Saved data entries:
+ + + + + + +

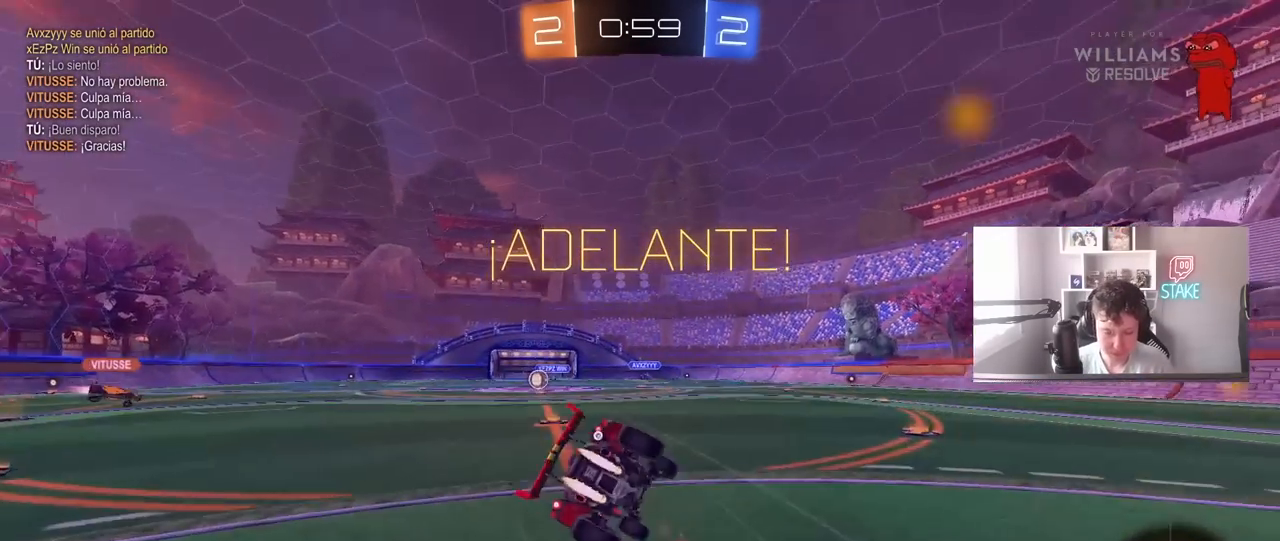
{"keys": ["a", "s", "shift"], "mouse": [], "mouse_move": "still", "events": [[33, "space", "down"], [83, "mouse_left", "up"], [233, "space", "up"], [317, "mouse_left", "down"], [367, "s", "up"], [467, "mouse_left", "up"], [467, "s", "down"]]}
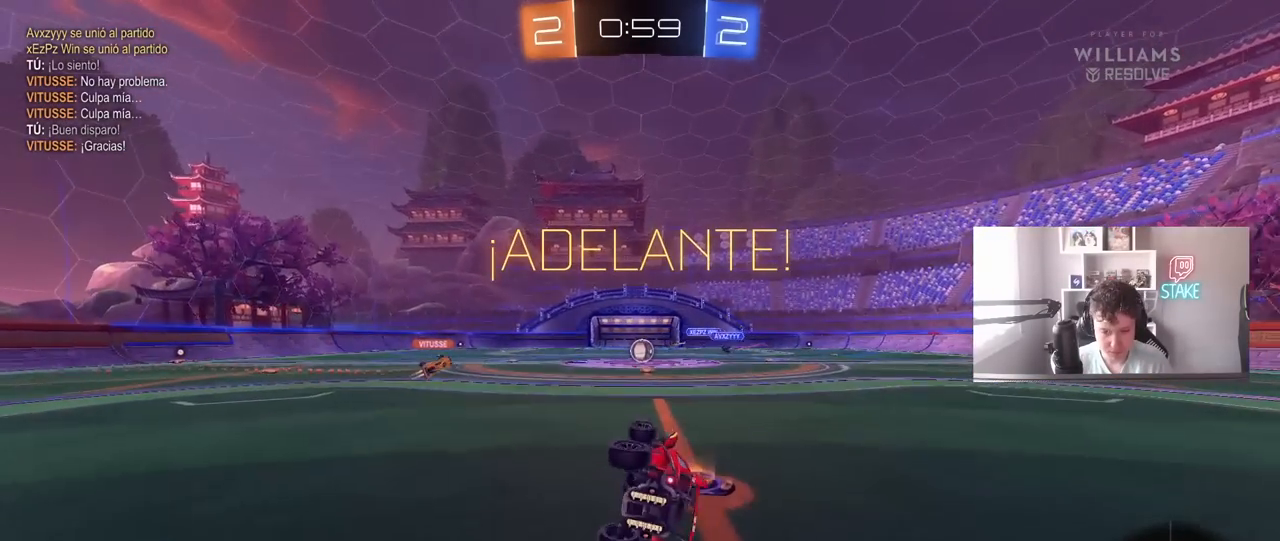
{"keys": ["d", "w"], "mouse": [], "mouse_move": "still", "events": [[150, "a", "up"], [150, "s", "up"], [150, "shift", "up"], [383, "w", "down"], [467, "d", "down"]]}
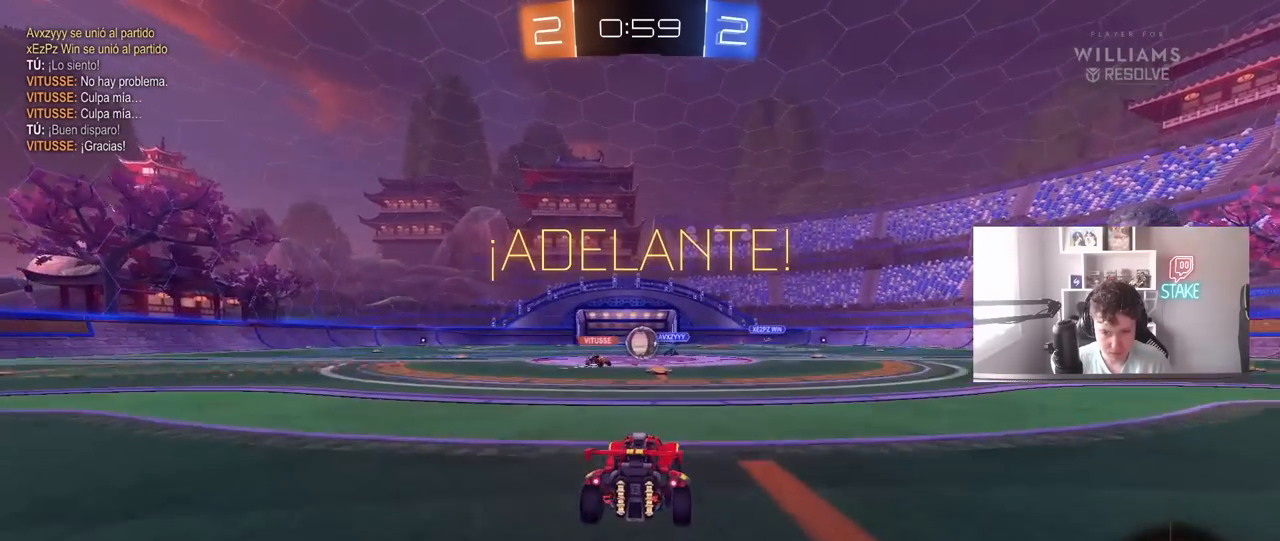
{"keys": ["a"], "mouse": [], "mouse_move": "still", "events": [[17, "d", "up"], [167, "a", "down"], [250, "a", "up"], [300, "d", "down"], [400, "a", "down"], [400, "d", "up"], [483, "w", "up"]]}
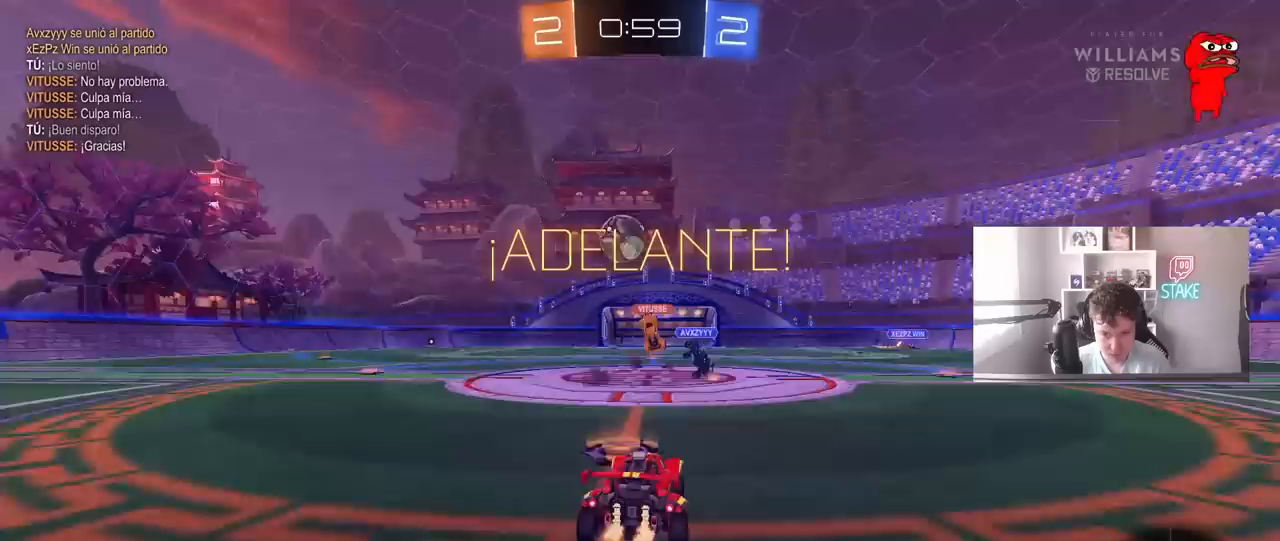
{"keys": ["a", "w"], "mouse": [], "mouse_move": "still", "events": [[467, "w", "down"]]}
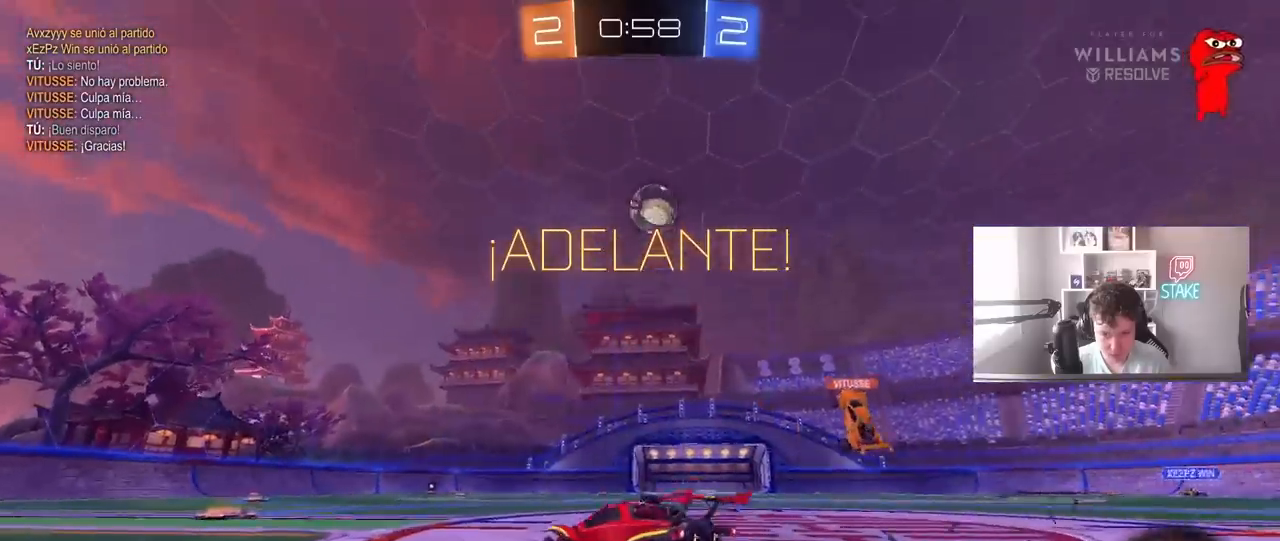
{"keys": ["w"], "mouse": [], "mouse_move": "still", "events": [[100, "a", "up"], [200, "d", "down"], [233, "shift", "down"], [333, "shift", "up"], [433, "d", "up"]]}
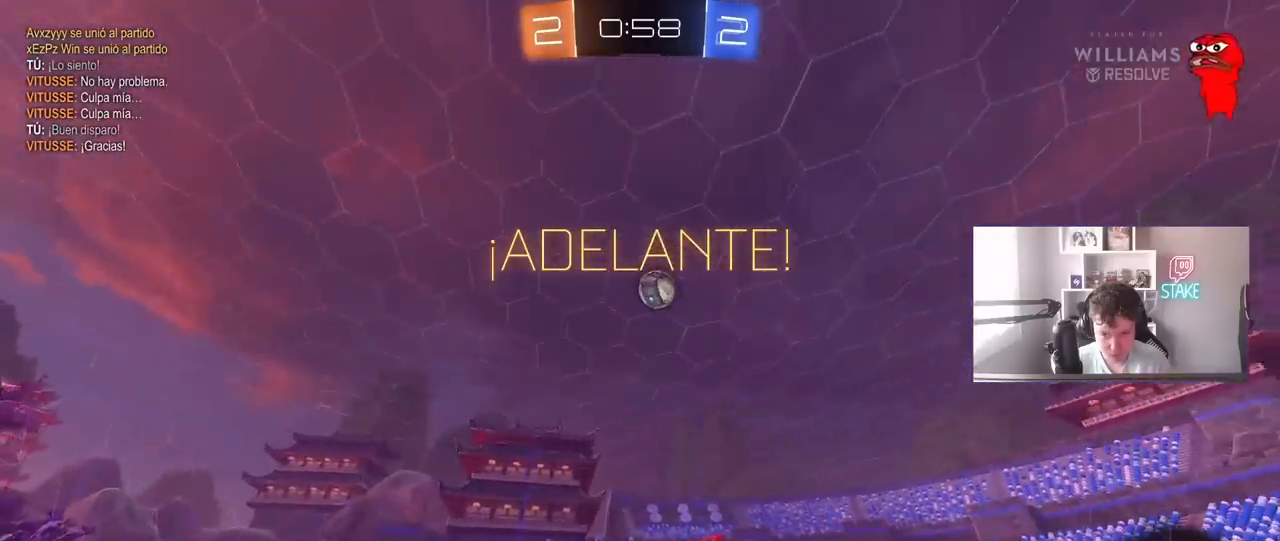
{"keys": ["s"], "mouse": ["left", "right"], "mouse_move": "down-left", "events": [[167, "d", "down"], [250, "w", "up"], [350, "mouse_right", "down"], [400, "s", "down"], [450, "d", "up"], [450, "mouse_left", "down"]]}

+ + + + + + +

### Required work
For this exercise, transcribe the entries above exactly, without any pictures.

### Answer space
{"keys": ["a", "s", "shift"], "mouse": [], "mouse_move": "still", "events": [[33, "space", "down"], [83, "mouse_left", "up"], [233, "space", "up"], [317, "mouse_left", "down"], [367, "s", "up"], [467, "mouse_left", "up"], [467, "s", "down"]]}
{"keys": ["d", "w"], "mouse": [], "mouse_move": "still", "events": [[150, "a", "up"], [150, "s", "up"], [150, "shift", "up"], [383, "w", "down"], [467, "d", "down"]]}
{"keys": ["a"], "mouse": [], "mouse_move": "still", "events": [[17, "d", "up"], [167, "a", "down"], [250, "a", "up"], [300, "d", "down"], [400, "a", "down"], [400, "d", "up"], [483, "w", "up"]]}
{"keys": ["a", "w"], "mouse": [], "mouse_move": "still", "events": [[467, "w", "down"]]}
{"keys": ["w"], "mouse": [], "mouse_move": "still", "events": [[100, "a", "up"], [200, "d", "down"], [233, "shift", "down"], [333, "shift", "up"], [433, "d", "up"]]}
{"keys": ["s"], "mouse": ["left", "right"], "mouse_move": "down-left", "events": [[167, "d", "down"], [250, "w", "up"], [350, "mouse_right", "down"], [400, "s", "down"], [450, "d", "up"], [450, "mouse_left", "down"]]}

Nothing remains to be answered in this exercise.